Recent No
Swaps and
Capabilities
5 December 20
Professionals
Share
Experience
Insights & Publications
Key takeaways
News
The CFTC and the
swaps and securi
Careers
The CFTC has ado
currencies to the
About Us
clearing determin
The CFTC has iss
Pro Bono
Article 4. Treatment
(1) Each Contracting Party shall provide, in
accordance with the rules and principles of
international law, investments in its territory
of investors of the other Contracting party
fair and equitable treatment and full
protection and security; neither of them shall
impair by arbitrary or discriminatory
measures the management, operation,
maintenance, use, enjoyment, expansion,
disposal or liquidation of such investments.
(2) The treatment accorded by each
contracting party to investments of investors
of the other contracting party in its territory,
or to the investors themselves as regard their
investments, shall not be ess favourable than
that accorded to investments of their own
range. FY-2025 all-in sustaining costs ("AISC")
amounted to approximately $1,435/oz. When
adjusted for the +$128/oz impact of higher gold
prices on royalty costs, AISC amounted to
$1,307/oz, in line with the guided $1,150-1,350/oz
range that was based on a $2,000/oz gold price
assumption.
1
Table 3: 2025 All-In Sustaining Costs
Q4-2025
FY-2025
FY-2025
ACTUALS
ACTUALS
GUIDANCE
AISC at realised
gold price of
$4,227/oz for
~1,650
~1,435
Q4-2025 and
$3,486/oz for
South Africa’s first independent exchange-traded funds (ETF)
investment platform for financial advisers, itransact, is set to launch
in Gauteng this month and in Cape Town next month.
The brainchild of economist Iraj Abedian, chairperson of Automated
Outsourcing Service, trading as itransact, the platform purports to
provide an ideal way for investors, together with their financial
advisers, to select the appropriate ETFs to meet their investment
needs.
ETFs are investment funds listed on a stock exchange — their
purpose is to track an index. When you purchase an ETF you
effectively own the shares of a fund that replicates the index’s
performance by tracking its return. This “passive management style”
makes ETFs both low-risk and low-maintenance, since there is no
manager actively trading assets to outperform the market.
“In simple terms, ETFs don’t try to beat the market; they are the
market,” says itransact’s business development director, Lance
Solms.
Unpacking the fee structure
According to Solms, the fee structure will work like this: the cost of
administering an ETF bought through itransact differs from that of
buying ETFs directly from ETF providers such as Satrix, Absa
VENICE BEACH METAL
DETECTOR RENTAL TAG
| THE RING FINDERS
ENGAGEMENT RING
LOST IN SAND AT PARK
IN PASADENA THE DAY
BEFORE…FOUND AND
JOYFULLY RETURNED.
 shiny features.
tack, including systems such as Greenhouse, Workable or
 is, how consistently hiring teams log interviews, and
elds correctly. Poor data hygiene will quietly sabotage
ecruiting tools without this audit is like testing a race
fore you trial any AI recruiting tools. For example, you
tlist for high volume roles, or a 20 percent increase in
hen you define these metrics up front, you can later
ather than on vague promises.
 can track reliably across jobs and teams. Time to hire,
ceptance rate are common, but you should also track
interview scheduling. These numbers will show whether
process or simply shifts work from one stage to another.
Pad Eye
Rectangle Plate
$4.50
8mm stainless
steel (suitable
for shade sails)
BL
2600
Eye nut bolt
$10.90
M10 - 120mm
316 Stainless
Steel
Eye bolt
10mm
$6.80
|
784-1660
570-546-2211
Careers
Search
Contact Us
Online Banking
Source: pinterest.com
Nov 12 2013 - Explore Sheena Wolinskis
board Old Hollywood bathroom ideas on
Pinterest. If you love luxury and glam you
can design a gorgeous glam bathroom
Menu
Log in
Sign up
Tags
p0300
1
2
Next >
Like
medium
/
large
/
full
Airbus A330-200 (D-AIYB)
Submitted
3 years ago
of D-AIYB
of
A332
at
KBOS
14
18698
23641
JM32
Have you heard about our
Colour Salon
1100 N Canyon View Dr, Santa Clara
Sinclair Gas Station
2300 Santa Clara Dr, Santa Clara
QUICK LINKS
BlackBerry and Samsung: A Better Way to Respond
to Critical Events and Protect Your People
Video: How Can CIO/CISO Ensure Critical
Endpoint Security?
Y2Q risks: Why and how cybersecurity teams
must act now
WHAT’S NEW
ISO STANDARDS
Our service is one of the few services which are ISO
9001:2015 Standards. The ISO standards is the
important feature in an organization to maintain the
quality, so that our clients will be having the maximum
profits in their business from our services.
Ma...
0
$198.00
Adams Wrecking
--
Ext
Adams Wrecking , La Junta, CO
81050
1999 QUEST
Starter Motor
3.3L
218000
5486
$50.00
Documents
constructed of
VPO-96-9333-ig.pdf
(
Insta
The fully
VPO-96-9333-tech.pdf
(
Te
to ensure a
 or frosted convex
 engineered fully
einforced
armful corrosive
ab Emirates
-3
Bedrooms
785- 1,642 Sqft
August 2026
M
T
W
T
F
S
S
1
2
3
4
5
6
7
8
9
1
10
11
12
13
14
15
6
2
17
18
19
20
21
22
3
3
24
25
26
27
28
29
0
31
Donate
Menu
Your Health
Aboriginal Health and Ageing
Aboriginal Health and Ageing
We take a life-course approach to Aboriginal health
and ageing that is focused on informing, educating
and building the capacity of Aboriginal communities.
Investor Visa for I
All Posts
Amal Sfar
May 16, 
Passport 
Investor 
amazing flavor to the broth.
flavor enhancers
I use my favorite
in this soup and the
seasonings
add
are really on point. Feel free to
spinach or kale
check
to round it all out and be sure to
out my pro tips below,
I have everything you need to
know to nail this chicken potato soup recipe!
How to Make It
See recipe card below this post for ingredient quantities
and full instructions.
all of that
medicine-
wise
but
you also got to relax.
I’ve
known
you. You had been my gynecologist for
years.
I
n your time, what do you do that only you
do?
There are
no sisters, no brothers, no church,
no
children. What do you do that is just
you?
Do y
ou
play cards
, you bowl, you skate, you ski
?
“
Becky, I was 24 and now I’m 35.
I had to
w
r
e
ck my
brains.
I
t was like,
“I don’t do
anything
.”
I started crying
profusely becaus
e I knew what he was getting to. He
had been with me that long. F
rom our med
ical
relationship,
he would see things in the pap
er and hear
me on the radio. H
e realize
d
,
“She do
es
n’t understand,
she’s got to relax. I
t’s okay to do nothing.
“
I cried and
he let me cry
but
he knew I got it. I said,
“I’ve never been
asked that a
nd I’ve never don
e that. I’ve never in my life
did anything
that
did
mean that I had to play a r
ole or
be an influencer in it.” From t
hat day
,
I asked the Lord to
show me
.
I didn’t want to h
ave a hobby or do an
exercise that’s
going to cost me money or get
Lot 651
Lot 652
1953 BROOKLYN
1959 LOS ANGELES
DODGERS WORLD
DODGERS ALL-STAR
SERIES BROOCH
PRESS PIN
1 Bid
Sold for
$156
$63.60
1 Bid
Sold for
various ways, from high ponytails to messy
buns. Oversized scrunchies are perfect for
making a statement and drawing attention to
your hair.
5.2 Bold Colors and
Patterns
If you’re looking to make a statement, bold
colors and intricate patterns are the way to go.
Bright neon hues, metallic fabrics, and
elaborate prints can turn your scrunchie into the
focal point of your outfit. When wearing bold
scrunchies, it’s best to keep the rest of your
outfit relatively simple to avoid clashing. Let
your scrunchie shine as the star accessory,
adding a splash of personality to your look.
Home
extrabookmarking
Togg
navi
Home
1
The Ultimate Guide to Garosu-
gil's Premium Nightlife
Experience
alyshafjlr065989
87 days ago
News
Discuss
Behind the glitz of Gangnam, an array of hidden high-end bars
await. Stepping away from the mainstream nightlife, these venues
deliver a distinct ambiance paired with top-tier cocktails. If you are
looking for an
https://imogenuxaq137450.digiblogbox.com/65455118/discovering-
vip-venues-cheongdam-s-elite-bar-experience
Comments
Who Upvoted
****************************************
*TASK INSTRUCTIONS*:
Would you print exactly and only the lines of the material above that run from the line with "Rectangle Plate" through the line with "board Old Hollywood bathroom ideas on", both included?

*ANSWER TO THIS EXERCISE*:
Rectangle Plate
$4.50
8mm stainless
steel (suitable
for shade sails)
BL
2600
Eye nut bolt
$10.90
M10 - 120mm
316 Stainless
Steel
Eye bolt
10mm
$6.80
|
784-1660
570-546-2211
Careers
Search
Contact Us
Online Banking
Source: pinterest.com
Nov 12 2013 - Explore Sheena Wolinskis
board Old Hollywood bathroom ideas on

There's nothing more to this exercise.